The anxiety, and depression, have been there since the fall of 2021, but in a much more manageable way except every so often it comes back with a vengeance, which it did at the beginning of last week. I don’t really know what kicked it off. It truly could be just about anything, and again, when this is happening the why really does not matter. I know one thing that seemed to make it worse is that I attempted to take Monday off almost completely. Since I work for myself, I don’t really ever have days off or ever stop at least thinking or planning, sometimes thinking about what I’m going to write next, chewing on it so to speak, or thinking about the next steps with a client, connections I need to reach out to, or leads to follow-up on. So, when I do try to take a day off it tends to backfire on me, and last Monday, given that the anxiety was coming back it just seemed to make matters worse.

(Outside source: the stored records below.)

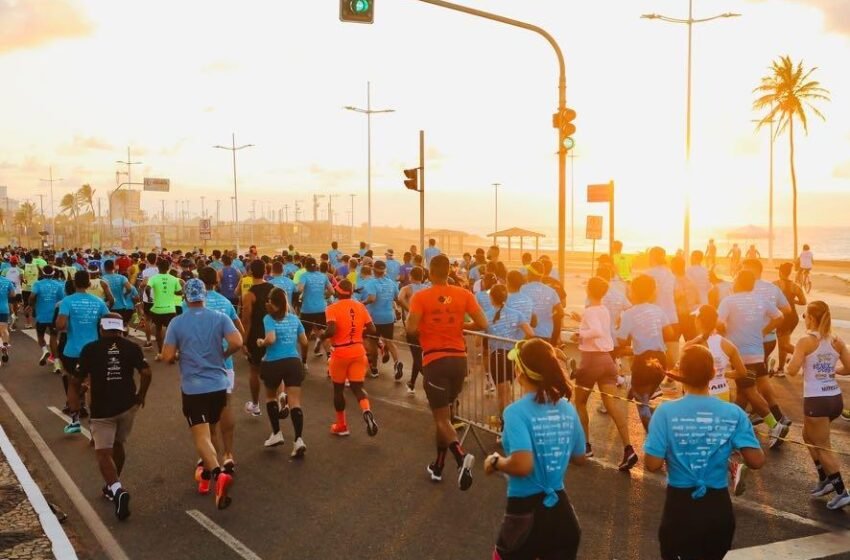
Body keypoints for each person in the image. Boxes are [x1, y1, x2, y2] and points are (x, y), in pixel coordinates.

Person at [645, 345, 765, 560]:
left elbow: (652, 464)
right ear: (712, 373)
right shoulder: (734, 413)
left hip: (680, 508)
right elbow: (756, 460)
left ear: (681, 374)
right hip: (718, 509)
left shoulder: (664, 412)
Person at [484, 338, 586, 560]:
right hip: (562, 514)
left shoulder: (515, 412)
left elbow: (522, 464)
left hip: (525, 513)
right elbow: (579, 456)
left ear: (520, 372)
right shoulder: (567, 408)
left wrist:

As the week went on each day was a little bit worse than the day before. If you think for a moment about the title of this piece, “Like a Snowball Rolling Downhill,” please try to imagine that you are inside the snowball as it rolls down the hill gaining speed, snow, and size as it rolls. If you ever found yourself stuck in a pile of powder after a fall while skiing, snowboarding, hiking, snowshoeing, etc., you can hopefully understand what I am getting at. As the snowball rolls down this hill with you inside, the weight of the snow around you continues to build, and by the time you reach the bottom of the hill, and either run out in the flat at the bottom, or worse, and more likely, get stopped by/in the snowbank at the bottom of the hill just before reaching the parking lot, you can imagine just how much snow and weight and cold is now wrapped around you and thus how nearly impossible it is to move, and/or to extricate yourself from the snowball, and snowbank, you are now buried in/beneath. And yes, as I wrote this paragraph my chest began to tighten, and I began to get a bit lightheaded. Welcome to severe anxiety and a bit of what it is to not just be in the throes of a full-blown anxiety attack, but to try and work your way out.
As with everything else I have written about in the mental health space, it is critically important that you speak with those around you about what you are dealing with, feeling, as it relates to your anxiety, be it somewhat mild, occasionally a bit more than mild, or entirely debilitating. No one needs to go through these feelings alone, and although speaking with others and letting them know what you are going through won’t make the feelings go away, sorry, it does help to simply know others are aware of what you are attempting to deal with and manage. People can also be a welcome distraction and can perhaps even be a means to an end in terms of getting ourselves to slowly work our way out of our surroundings to socialize with those around us. It is not easy to venture out and sometimes, as I described above, it can be downright scary, but it is also important to at least keep trying to push ourselves to go out and do more.
I am hoping that some of what is here helps you or someone you care about. Please share and discuss and continue to reach out.